By ROSEMARIE DAY and NIKO LEHMAN-WHITE
One of the most important responsibilities of the American government is to protect its citizens from harmful industry practices, from lead poisoning to dangerous pharmaceuticals to financial meltdowns. Its record is far from perfect, but government regulators usually act in good faith and in turn earn the trust of those they protect. As we head into Tuesday’s election, it’s important to shine a spotlight on the fact that the Trump administration has betrayed that trust yet again. They have allowed low-quality, unregulated forms of insurance called Short-Term Limited Duration Insurance (STLDI) to prey upon those who lost their jobs during this pandemic. Also known as “junk” insurance, this issue has gotten far less attention than the need to protect people with pre-existing conditions. But the consequences of its inadequate coverage can be just as devastating.
Only 57% of STLDI plans cover mental health care, only 29% cover prescription drugs, and virtually none cover pregnancy. These plans are also allowed to discriminate against the sick, which most do in order to save money. STLDI managed to penetrate the market through a combination of cheap prices, lucrative broker incentives, and deceptive marketing.
Consumers get very little back for their money with these plans. Plans on the Affordable Care Act’s exchanges must spend 80 cents out of every premium dollar collected on care. In 2018, the top five STLDI insurers spent only 43 cents.
Originally envisioned as short-term solutions to gaps caused by unexpected coverage loss, the Trump administration extended their maximum length from three to 12 months and allowed renewals that can essentially extend them to three years, thus drawing consumers away from the individual markets established under Obamacare. This was essentially a kick in the gut for the law, after the current administration was unable to win any legislative or court battles against it.
These last few years, the shortcomings of these plans have been blindsiding consumers, leaving some with hefty bills for $200,000 heart surgeries and $800,000 cancer treatments. But the current pandemic has exposed just how vulnerable consumers are and just how little foresight the Trump administration displayed in allowing these plans to operate freely.
An investigative report by the Economic Studies department at Brookings and the University of Southern California called STLDI brokers, agents and other salespeople posing as consumers. They found that these entities were greatly exaggerating the extent of coverage: only one out of nine provide an accurate description of the plan’s COVID-19 treatment coverage, and half of the others provided information that was demonstrably false. This is extremely concerning. With hospital bills for COVID treatment often reaching into the tens of thousands of dollars, unaware patients will be caught with devastating surprises.

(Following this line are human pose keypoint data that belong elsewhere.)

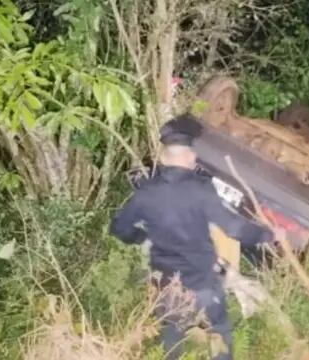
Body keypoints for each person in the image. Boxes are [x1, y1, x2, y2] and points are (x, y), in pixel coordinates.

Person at [109, 113, 280, 360]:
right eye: (192, 154)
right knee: (218, 330)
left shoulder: (146, 193)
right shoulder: (202, 190)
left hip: (166, 285)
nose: (194, 158)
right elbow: (234, 228)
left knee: (171, 339)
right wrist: (270, 234)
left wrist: (143, 238)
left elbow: (119, 228)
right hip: (203, 282)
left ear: (165, 157)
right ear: (187, 156)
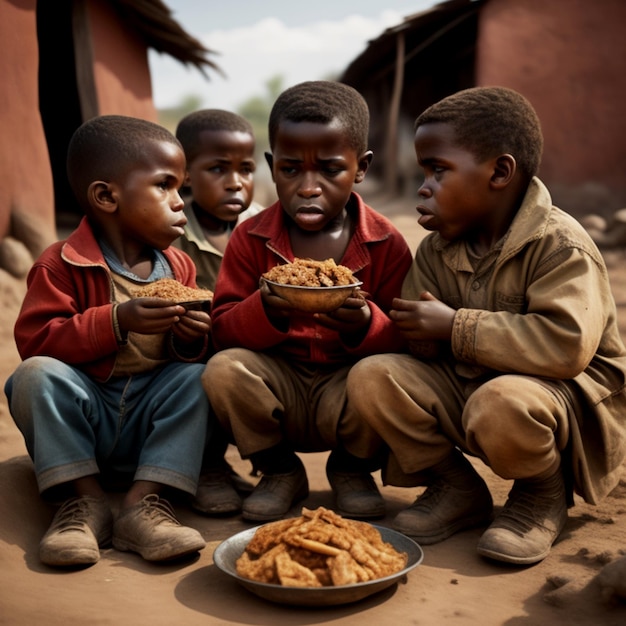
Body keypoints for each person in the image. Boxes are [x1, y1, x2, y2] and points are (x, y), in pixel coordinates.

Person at [346, 86, 626, 565]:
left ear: (499, 172)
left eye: (439, 170)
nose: (423, 187)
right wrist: (412, 334)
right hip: (476, 390)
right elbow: (418, 337)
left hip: (562, 400)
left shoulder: (560, 246)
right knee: (373, 376)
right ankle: (456, 488)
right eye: (423, 172)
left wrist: (455, 327)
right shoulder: (437, 249)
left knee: (501, 402)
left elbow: (566, 348)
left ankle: (542, 495)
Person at [4, 115, 215, 568]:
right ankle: (84, 504)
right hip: (87, 420)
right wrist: (117, 319)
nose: (181, 203)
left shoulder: (179, 267)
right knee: (35, 375)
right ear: (106, 196)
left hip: (148, 427)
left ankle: (144, 504)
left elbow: (183, 359)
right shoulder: (61, 264)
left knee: (197, 378)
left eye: (182, 188)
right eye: (165, 186)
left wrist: (188, 338)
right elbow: (38, 341)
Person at [202, 80, 413, 522]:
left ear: (361, 168)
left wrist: (364, 325)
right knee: (224, 369)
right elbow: (221, 328)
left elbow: (405, 339)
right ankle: (280, 471)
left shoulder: (386, 242)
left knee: (383, 374)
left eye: (330, 170)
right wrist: (264, 311)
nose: (309, 187)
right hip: (279, 385)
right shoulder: (250, 237)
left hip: (346, 389)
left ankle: (352, 469)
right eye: (291, 169)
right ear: (271, 166)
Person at [173, 109, 263, 516]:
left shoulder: (262, 225)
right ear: (186, 175)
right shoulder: (171, 231)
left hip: (247, 341)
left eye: (246, 169)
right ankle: (205, 465)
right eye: (218, 169)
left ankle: (265, 464)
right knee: (199, 374)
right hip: (189, 346)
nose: (236, 183)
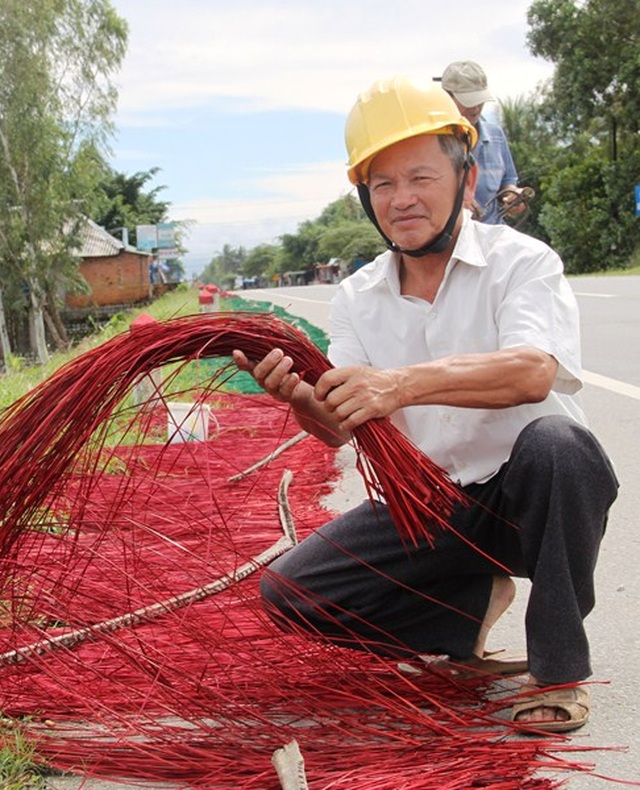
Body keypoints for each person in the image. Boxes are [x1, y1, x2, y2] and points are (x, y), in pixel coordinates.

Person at [233, 76, 618, 733]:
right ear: (365, 197)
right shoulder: (358, 297)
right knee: (288, 592)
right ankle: (464, 617)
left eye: (421, 176)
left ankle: (558, 671)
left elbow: (532, 372)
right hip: (429, 503)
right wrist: (299, 397)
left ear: (466, 180)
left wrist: (402, 384)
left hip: (527, 502)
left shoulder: (523, 263)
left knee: (561, 446)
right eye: (383, 185)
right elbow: (337, 428)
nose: (403, 199)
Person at [437, 60, 521, 224]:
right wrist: (456, 203)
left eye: (479, 100)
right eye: (468, 101)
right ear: (447, 98)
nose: (475, 108)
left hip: (493, 236)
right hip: (449, 241)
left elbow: (508, 181)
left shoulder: (496, 136)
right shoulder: (430, 142)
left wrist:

States have a number of effective options to protect consumers from this junk insurance, and many have already taken action. They can limit their duration, require a minimum Medical Loss Ratio, require disclosures, prohibit pre-existing condition discrimination, and outright ban the plans, among other options. But in the absence of federal oversight, residents of many states are left unprotected.
14 million Americans are expected to lose their health coverage during this pandemic and will be unable to switch to a family member’s plan or be eligible for Medicaid. These Americans are vulnerable to these predatory plans. With the election right around the corner, it’s time for all states to protect consumers from being taken advantage of. And it’s time for the people to hold our state and federal governments accountable for our safety and consumer rights.
Rosemarie Day (@Rosemarie_Day1) is the Founder & CEO of Day Health Strategies and author of “Marching Toward Coverage: How Women Can Lead the Fight for Universal Healthcare” (Beacon Press, 2020).
Niko Lehman-White is a Consultant with Day Health Strategies.